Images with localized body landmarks
+-------+
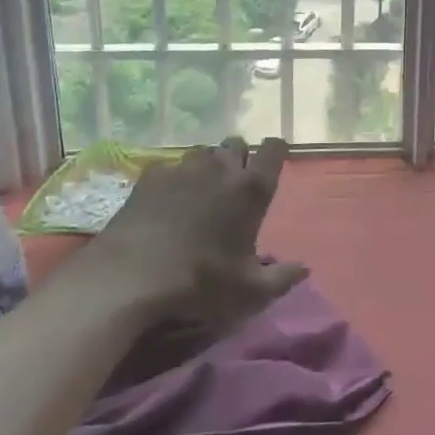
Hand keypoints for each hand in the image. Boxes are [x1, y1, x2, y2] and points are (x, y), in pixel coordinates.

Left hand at [82, 137, 307, 329]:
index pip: (274, 149)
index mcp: (251, 188)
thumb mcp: (249, 291)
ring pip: (203, 152)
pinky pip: (170, 167)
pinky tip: (165, 203)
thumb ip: (282, 278)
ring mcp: (184, 168)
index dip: (275, 153)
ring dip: (207, 166)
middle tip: (233, 186)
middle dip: (238, 158)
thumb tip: (304, 268)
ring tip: (199, 192)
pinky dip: (173, 179)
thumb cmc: (200, 281)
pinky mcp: (151, 176)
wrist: (130, 277)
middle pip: (237, 143)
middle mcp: (221, 168)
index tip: (271, 167)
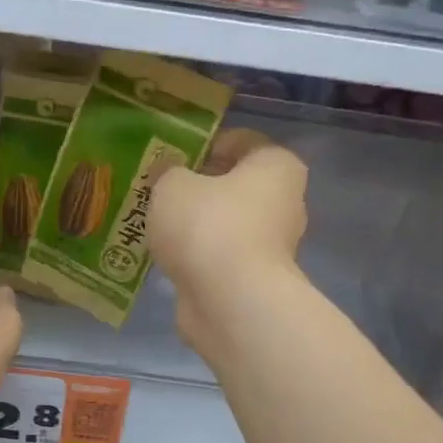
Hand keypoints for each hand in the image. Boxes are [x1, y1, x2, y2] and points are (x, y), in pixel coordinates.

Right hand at [150, 130, 308, 357]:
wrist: (229, 302)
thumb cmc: (208, 226)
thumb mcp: (172, 185)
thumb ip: (168, 172)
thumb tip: (168, 174)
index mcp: (276, 165)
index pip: (240, 141)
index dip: (203, 145)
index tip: (170, 158)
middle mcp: (285, 202)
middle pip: (235, 185)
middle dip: (199, 188)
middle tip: (160, 193)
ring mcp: (272, 246)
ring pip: (226, 224)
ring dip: (197, 225)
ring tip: (157, 226)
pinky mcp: (255, 280)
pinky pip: (220, 257)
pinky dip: (198, 257)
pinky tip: (168, 258)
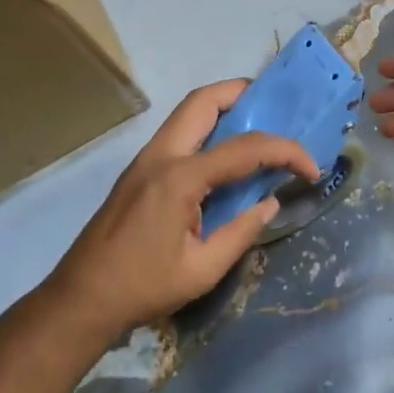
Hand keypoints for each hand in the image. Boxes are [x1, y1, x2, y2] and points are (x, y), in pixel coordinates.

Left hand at [46, 80, 320, 340]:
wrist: (81, 298)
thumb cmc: (143, 287)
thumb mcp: (203, 270)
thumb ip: (242, 231)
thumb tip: (271, 202)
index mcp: (180, 178)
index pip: (244, 148)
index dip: (285, 151)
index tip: (312, 168)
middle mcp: (162, 155)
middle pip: (204, 101)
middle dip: (244, 94)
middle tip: (276, 108)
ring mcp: (146, 158)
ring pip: (188, 111)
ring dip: (223, 107)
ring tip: (255, 123)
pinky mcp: (139, 169)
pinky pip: (179, 132)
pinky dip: (207, 127)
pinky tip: (224, 152)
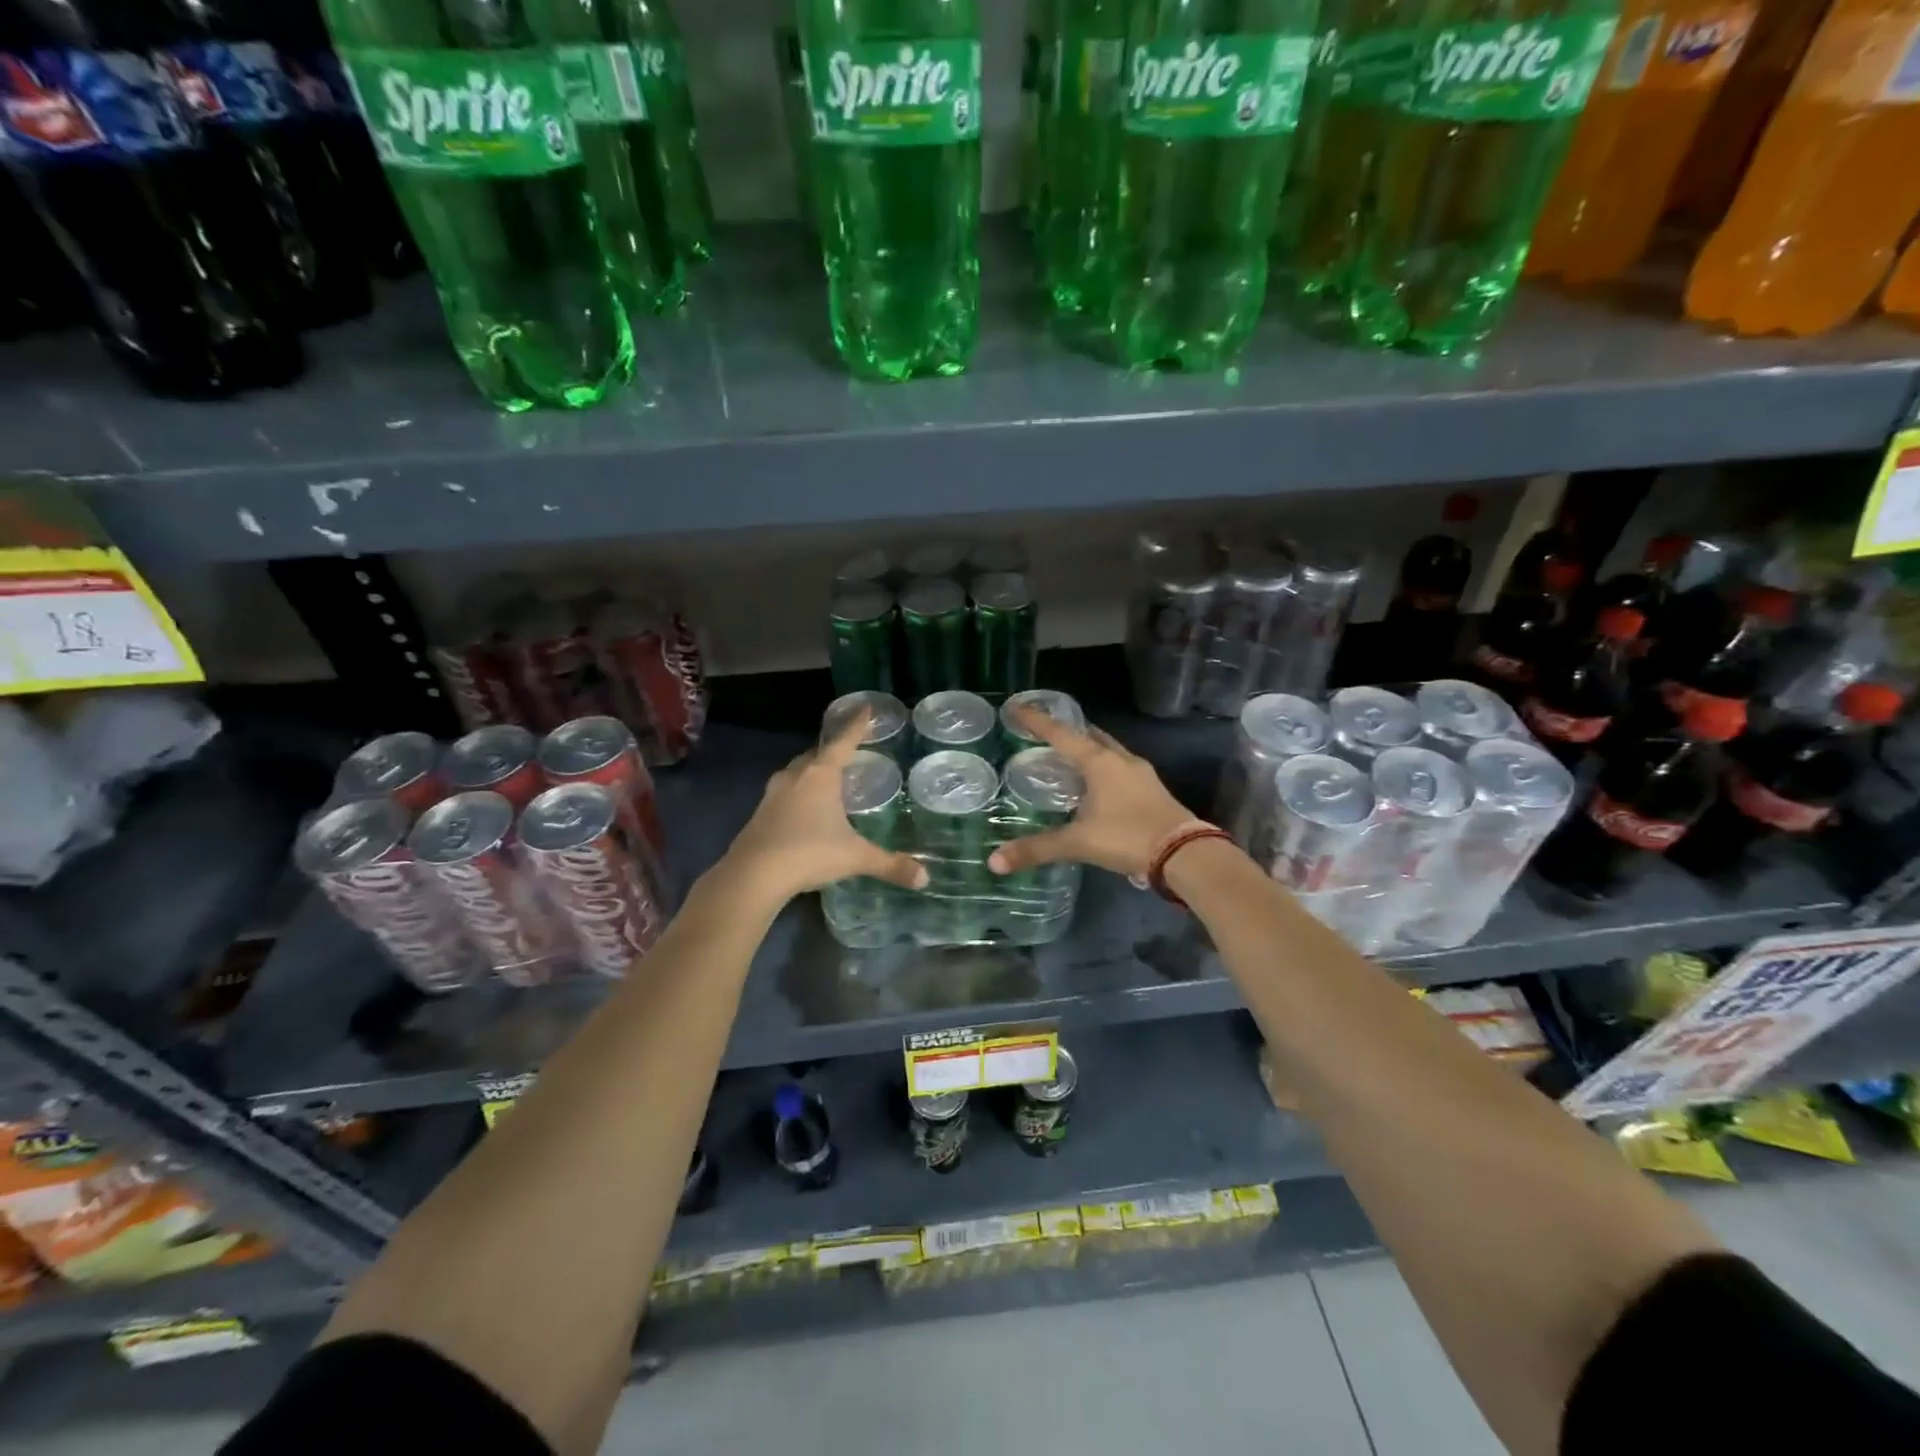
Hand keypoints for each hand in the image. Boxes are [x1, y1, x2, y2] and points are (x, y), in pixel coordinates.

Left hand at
+-------+
> _Brief_
Return each line of the data where the word "ring" appears.

> _Response to this task_
ring pip: (203, 152)
ring mcp: (184, 168)
ring dip: (207, 166)
ring tip: (199, 192)
ring mcp: (272, 246)
ring pip: (226, 224)
ring dip: (197, 225)
ring tip: (157, 226)
ring mcp: (146, 158)
ring pip: (188, 111)
ring dip: (223, 107)
ring tip: (255, 123)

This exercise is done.